= Beginning of Section =
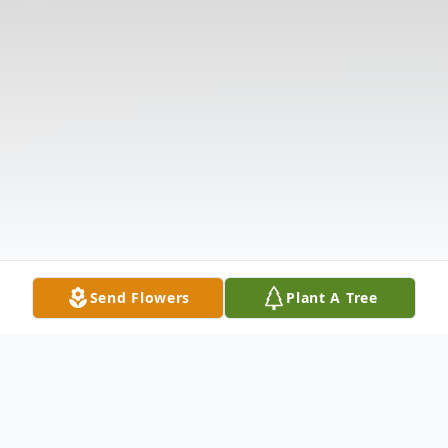
Send Flowers
Plant A Tree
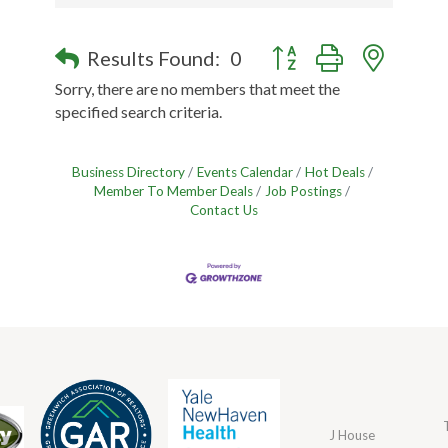
Button group with nested
Results Found:
0
Sorry, there are no members that meet the
specified search criteria.
Business Directory
Events Calendar
Hot Deals
Member To Member Deals
Job Postings
Contact Us
J House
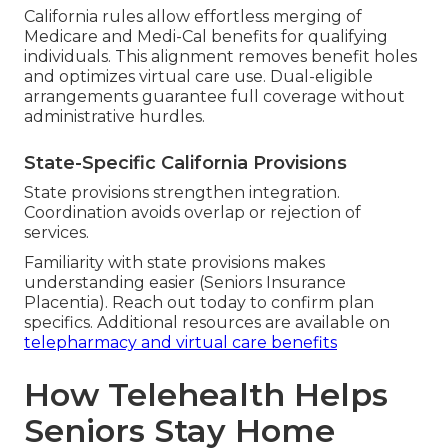
California rules allow effortless merging of
Medicare and Medi-Cal benefits for qualifying
individuals. This alignment removes benefit holes
and optimizes virtual care use. Dual-eligible
arrangements guarantee full coverage without
administrative hurdles.
State-Specific California Provisions
State provisions strengthen integration.
Coordination avoids overlap or rejection of
services.
Familiarity with state provisions makes
understanding easier (Seniors Insurance
Placentia). Reach out today to confirm plan
specifics. Additional resources are available on
telepharmacy and virtual care benefits
How Telehealth Helps
Seniors Stay Home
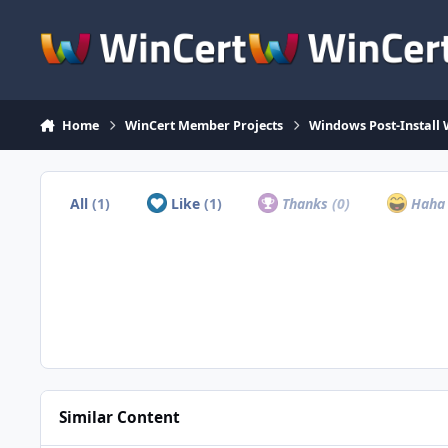
Skip to content
Home
WinCert Member Projects
Windows Post-Install 
All
(1)
Like
(1)
Thanks
(0)
Hah
Similar Content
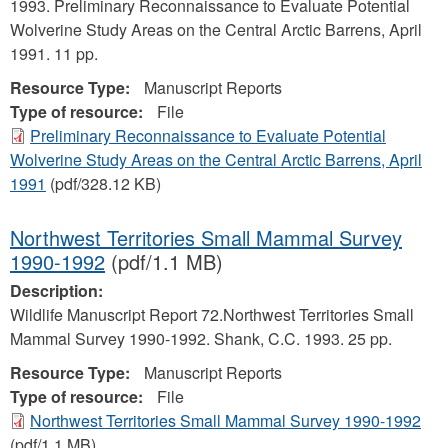
1993. Preliminary Reconnaissance to Evaluate Potential
Wolverine Study Areas on the Central Arctic Barrens, April
1991. 11 pp.
Resource Type:
Manuscript Reports
Type of resource:
File
Preliminary Reconnaissance to Evaluate Potential
Wolverine Study Areas on the Central Arctic Barrens, April
1991
(pdf/328.12 KB)
Northwest Territories Small Mammal Survey
1990-1992
(pdf/1.1 MB)
Description:
Wildlife Manuscript Report 72.Northwest Territories Small
Mammal Survey 1990-1992. Shank, C.C. 1993. 25 pp.
Resource Type:
Manuscript Reports
Type of resource:
File
Northwest Territories Small Mammal Survey 1990-1992
(pdf/1.1 MB)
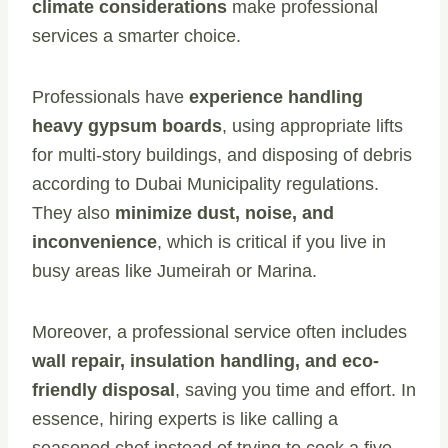
climate considerations
make professional
services a smarter choice.
Professionals have
experience handling
heavy gypsum boards
, using appropriate lifts
for multi-story buildings, and disposing of debris
according to Dubai Municipality regulations.
They also
minimize dust, noise, and
inconvenience
, which is critical if you live in
busy areas like Jumeirah or Marina.
Moreover, a professional service often includes
wall repair, insulation handling, and eco-
friendly disposal
, saving you time and effort. In
essence, hiring experts is like calling a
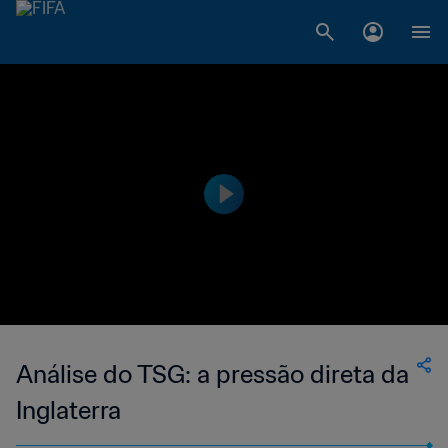
Análise do TSG: a pressão direta da
Inglaterra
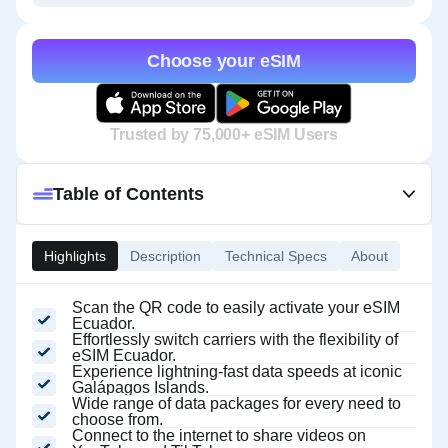
Choose your eSIM
Trusted by 75,000+ eSIM Users
Table of Contents
Highlights
Description
Technical Specs
About
Scan the QR code to easily activate your eSIM
Ecuador.
Effortlessly switch carriers with the flexibility of
eSIM Ecuador.
Experience lightning-fast data speeds at iconic
Galápagos Islands.
Wide range of data packages for every need to
choose from.
Connect to the internet to share videos on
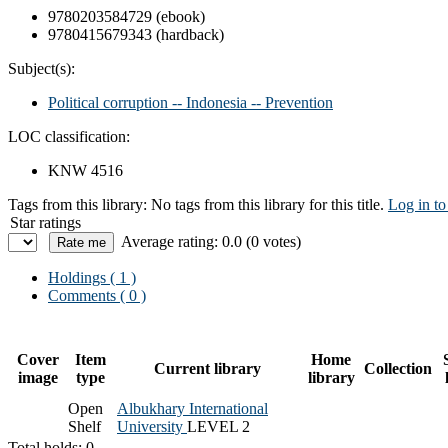
9780203584729 (ebook)
9780415679343 (hardback)
Subject(s):
Political corruption -- Indonesia -- Prevention
LOC classification:
KNW 4516
Tags from this library:
No tags from this library for this title.
Log in to
Star ratings
Average rating: 0.0 (0 votes)
Holdings
( 1 )
Comments ( 0 )
Cover
Item
Home
Current library
Collection
image
type
library
Open
Albukhary International
Shelf
University
LEVEL 2
Total holds: 0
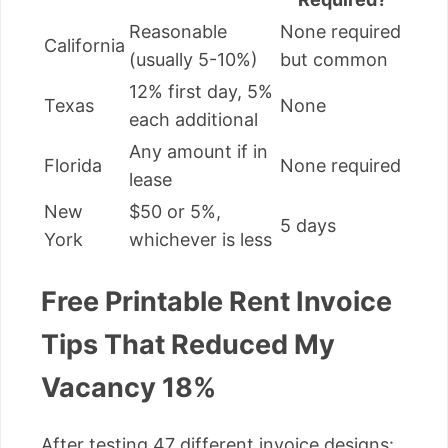
Reasonable
None required
California
(usually 5-10%)
but common
12% first day, 5%
Texas
None
each additional
Any amount if in
Florida
None required
lease
New
$50 or 5%,
5 days
York
whichever is less
Free Printable Rent Invoice
Tips That Reduced My
Vacancy 18%
After testing 47 different invoice designs:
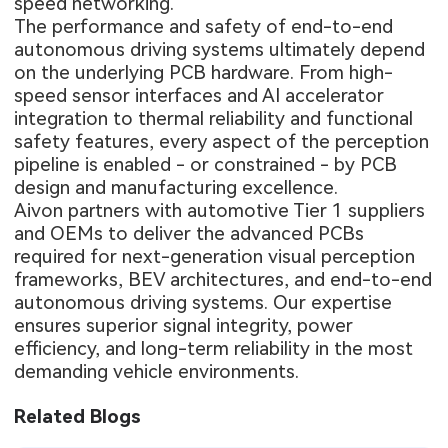
speed networking.
The performance and safety of end-to-end
autonomous driving systems ultimately depend
on the underlying PCB hardware. From high-
speed sensor interfaces and AI accelerator
integration to thermal reliability and functional
safety features, every aspect of the perception
pipeline is enabled - or constrained - by PCB
design and manufacturing excellence.
Aivon partners with automotive Tier 1 suppliers
and OEMs to deliver the advanced PCBs
required for next-generation visual perception
frameworks, BEV architectures, and end-to-end
autonomous driving systems. Our expertise
ensures superior signal integrity, power
efficiency, and long-term reliability in the most
demanding vehicle environments.
Related Blogs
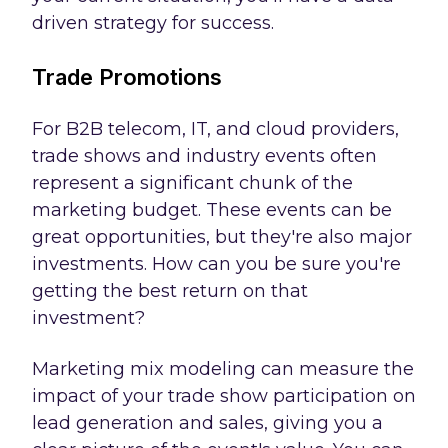
driven strategy for success.
Trade Promotions
For B2B telecom, IT, and cloud providers,
trade shows and industry events often
represent a significant chunk of the
marketing budget. These events can be
great opportunities, but they're also major
investments. How can you be sure you're
getting the best return on that
investment?
Marketing mix modeling can measure the
impact of your trade show participation on
lead generation and sales, giving you a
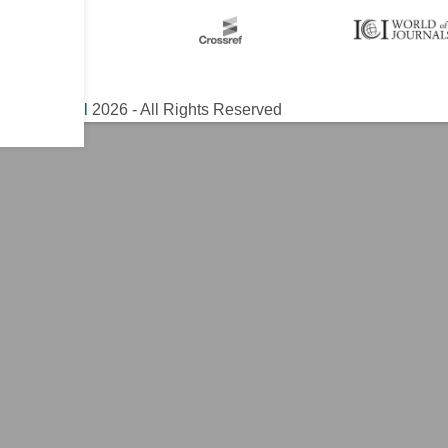
ical Journal
2026 - All Rights Reserved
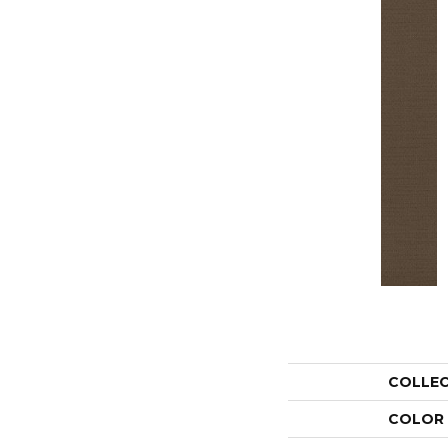
COLLE
COLOR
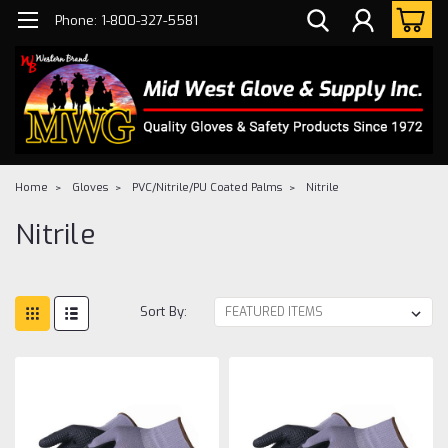
Phone: 1-800-327-5581
Home
Gloves
PVC/Nitrile/PU Coated Palms
Nitrile
Nitrile
Sort By:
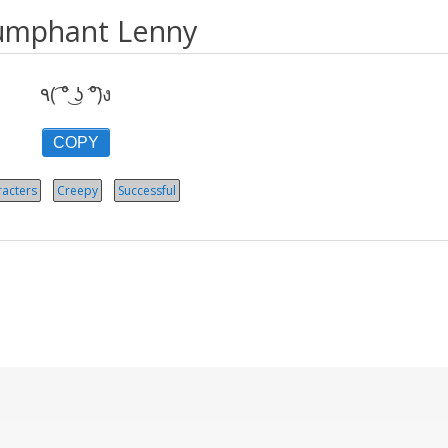
umphant Lenny
٩( ͡° ͜ʖ ͡°)ง
COPY
acters
Creepy
Successful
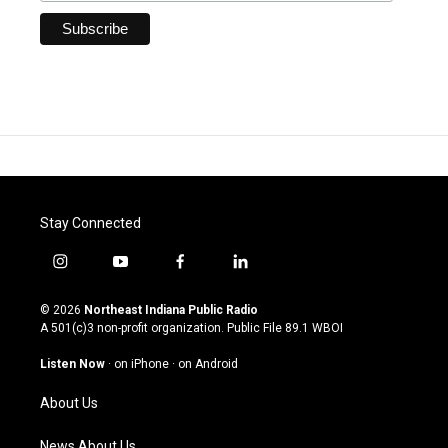
Stay Connected
i
y
f
l
n
o
a
i
s
u
c
n
© 2026
Northeast Indiana Public Radio
t
t
e
k
A 501(c)3 non-profit organization. Public File
89.1 WBOI
a
u
b
e
g
b
o
d
Listen Now
·
on iPhone
·
on Android
r
e
o
i
a
k
n
About Us
m
News About Us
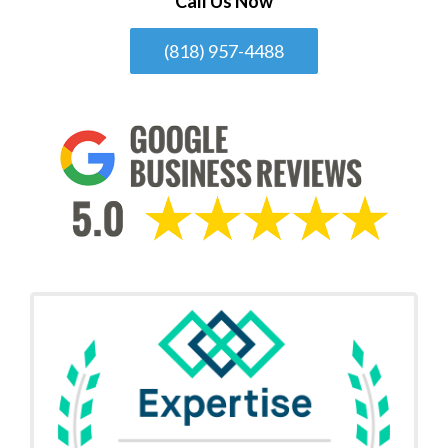
Call Us Now
(818) 957-4488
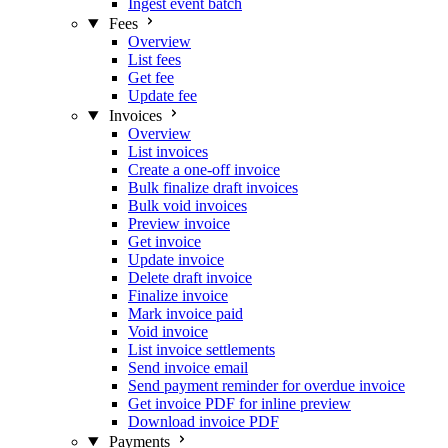
Ingest event batch
Fees
Overview
List fees
Get fee
Update fee
Invoices
Overview
List invoices
Create a one-off invoice
Bulk finalize draft invoices
Bulk void invoices
Preview invoice
Get invoice
Update invoice
Delete draft invoice
Finalize invoice
Mark invoice paid
Void invoice
List invoice settlements
Send invoice email
Send payment reminder for overdue invoice
Get invoice PDF for inline preview
Download invoice PDF
Payments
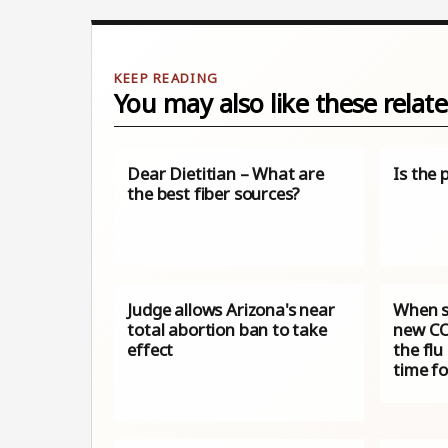
You may also like these relate
Dear Dietitian – What are
Is the 
the best fiber sources?
Judge allows Arizona's near
When s
total abortion ban to take
new CO
effect
the flu
time f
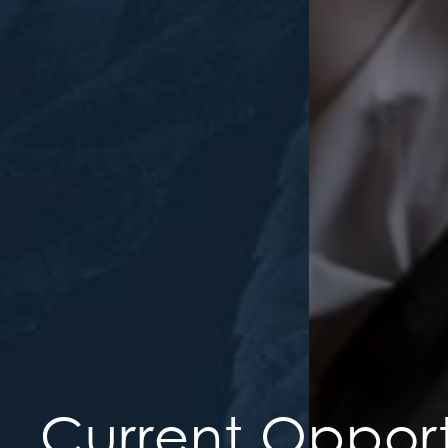
Current Opport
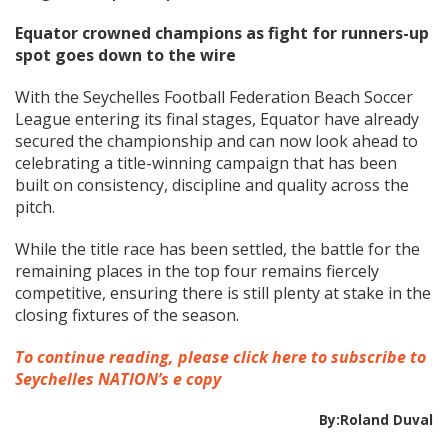
Equator crowned champions as fight for runners-up
spot goes down to the wire
With the Seychelles Football Federation Beach Soccer
League entering its final stages, Equator have already
secured the championship and can now look ahead to
celebrating a title-winning campaign that has been
built on consistency, discipline and quality across the
pitch.
While the title race has been settled, the battle for the
remaining places in the top four remains fiercely
competitive, ensuring there is still plenty at stake in the
closing fixtures of the season.
To continue reading, please click here to subscribe to
Seychelles NATION’s e copy
By:Roland Duval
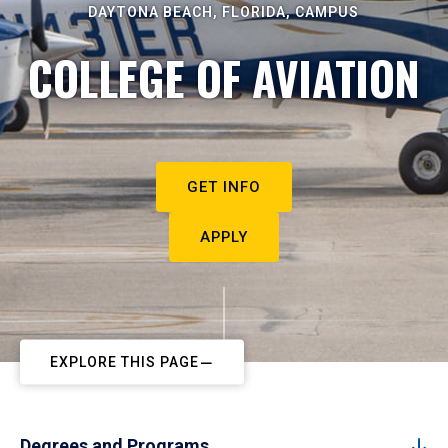
DAYTONA BEACH, FLORIDA, CAMPUS
COLLEGE OF AVIATION
GET INFO
APPLY
EXPLORE THIS PAGE
Degrees and Programs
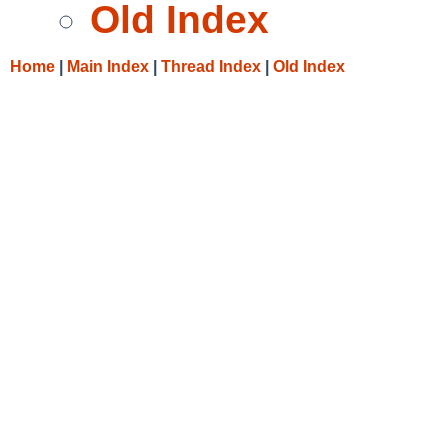
Old Index
Home
|
Main Index
|
Thread Index
|
Old Index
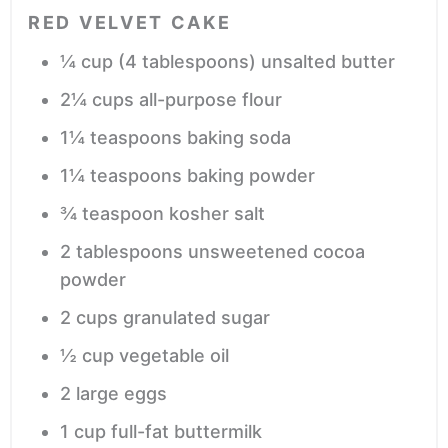
RED VELVET CAKE
¼
cup
(4 tablespoons) unsalted butter
2¼
cups
all-purpose flour
1¼
teaspoons
baking soda
1¼
teaspoons
baking powder
¾
teaspoon
kosher salt
2
tablespoons
unsweetened cocoa
powder
2
cups
granulated sugar
½
cup
vegetable oil
2
large
eggs
1
cup
full-fat buttermilk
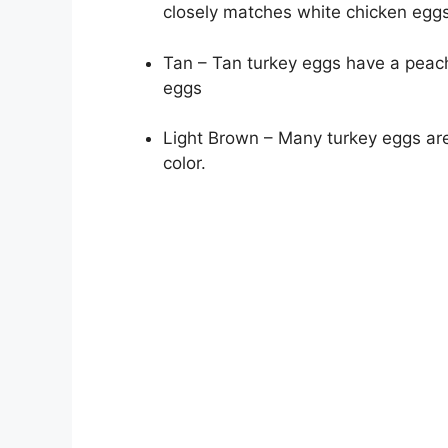
closely matches white chicken eggs
Tan – Tan turkey eggs have a peach
eggs
Light Brown – Many turkey eggs are 
color.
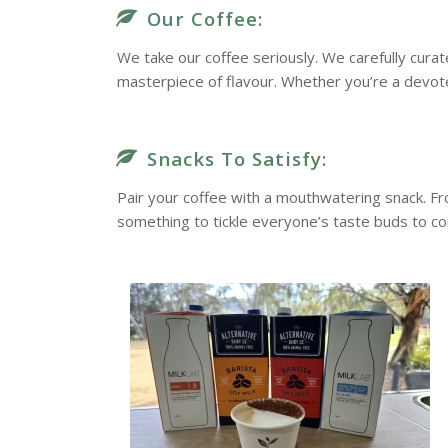
Our Coffee:
We take our coffee seriously. We carefully cura
masterpiece of flavour. Whether you’re a devote
Snacks To Satisfy:
Pair your coffee with a mouthwatering snack. F
something to tickle everyone’s taste buds to c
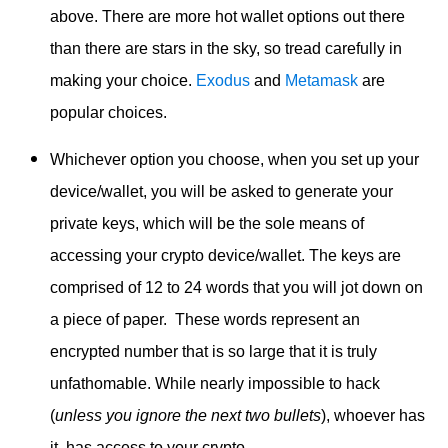
above. There are more hot wallet options out there
than there are stars in the sky, so tread carefully in
making your choice.
Exodus
and
Metamask
are
popular choices.
Whichever option you choose, when you set up your
device/wallet, you will be asked to generate your
private keys, which will be the sole means of
accessing your crypto device/wallet. The keys are
comprised of 12 to 24 words that you will jot down on
a piece of paper. These words represent an
encrypted number that is so large that it is truly
unfathomable. While nearly impossible to hack
(
unless you ignore the next two bullets
), whoever has
it, has access to your crypto.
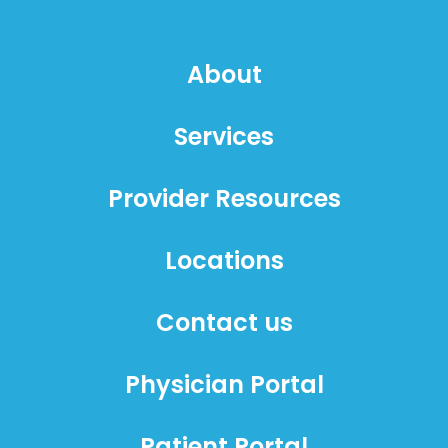
About
Services
Provider Resources
Locations
Contact us
Physician Portal
Patient Portal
= End of Section =
Put the lines of the records into a numbered list, starting at the line that contains "Equator crowned champions" and stopping after the line that contains "something to tickle". Skip blank lines and leave the pictures out of the answer.

1. Equator crowned champions as fight for runners-up
2. spot goes down to the wire
3. With the Seychelles Football Federation Beach Soccer
4. League entering its final stages, Equator have already
5. secured the championship and can now look ahead to
6. celebrating a title-winning campaign that has been
7. built on consistency, discipline and quality across the
8. pitch.
9. While the title race has been settled, the battle for the
10. remaining places in the top four remains fiercely
11. competitive, ensuring there is still plenty at stake in the
12. closing fixtures of the season.
13. To continue reading, please click here to subscribe to
14. Seychelles NATION’s e copy
15. By:Roland Duval
16. DAYTONA BEACH, FLORIDA, CAMPUS
17. COLLEGE OF AVIATION
18. GET INFO
19. APPLY
20. EXPLORE THIS PAGE
21. Degrees and Programs
22. Old Index
23. Home
24. |
25. Main Index
26. |
27. Thread Index
28. |
29. Old Index
30. RED VELVET CAKE
31. ¼
32. cup
33. (4 tablespoons) unsalted butter
34. 2¼
35. cups
36. all-purpose flour
37. 1¼
38. teaspoons
39. baking soda
40. 1¼
41. teaspoons
42. baking powder
43. ¾
44. teaspoon
45. kosher salt
46. 2
47. tablespoons
48. unsweetened cocoa
49. powder
50. 2
51. cups
52. granulated sugar
53. ½
54. cup
55. vegetable oil
56. 2
57. large
58. eggs
59. 1
60. cup
61. full-fat buttermilk
62. closely matches white chicken eggs
63. Tan – Tan turkey eggs have a peach
64. eggs
65. Light Brown – Many turkey eggs are 
66. color.
67. Our Coffee:
68. We take our coffee seriously. We carefully cura
69. masterpiece of flavour. Whether you’re a devote
70. Snacks To Satisfy:
71. Pair your coffee with a mouthwatering snack. F
72. something to tickle everyone’s taste buds to c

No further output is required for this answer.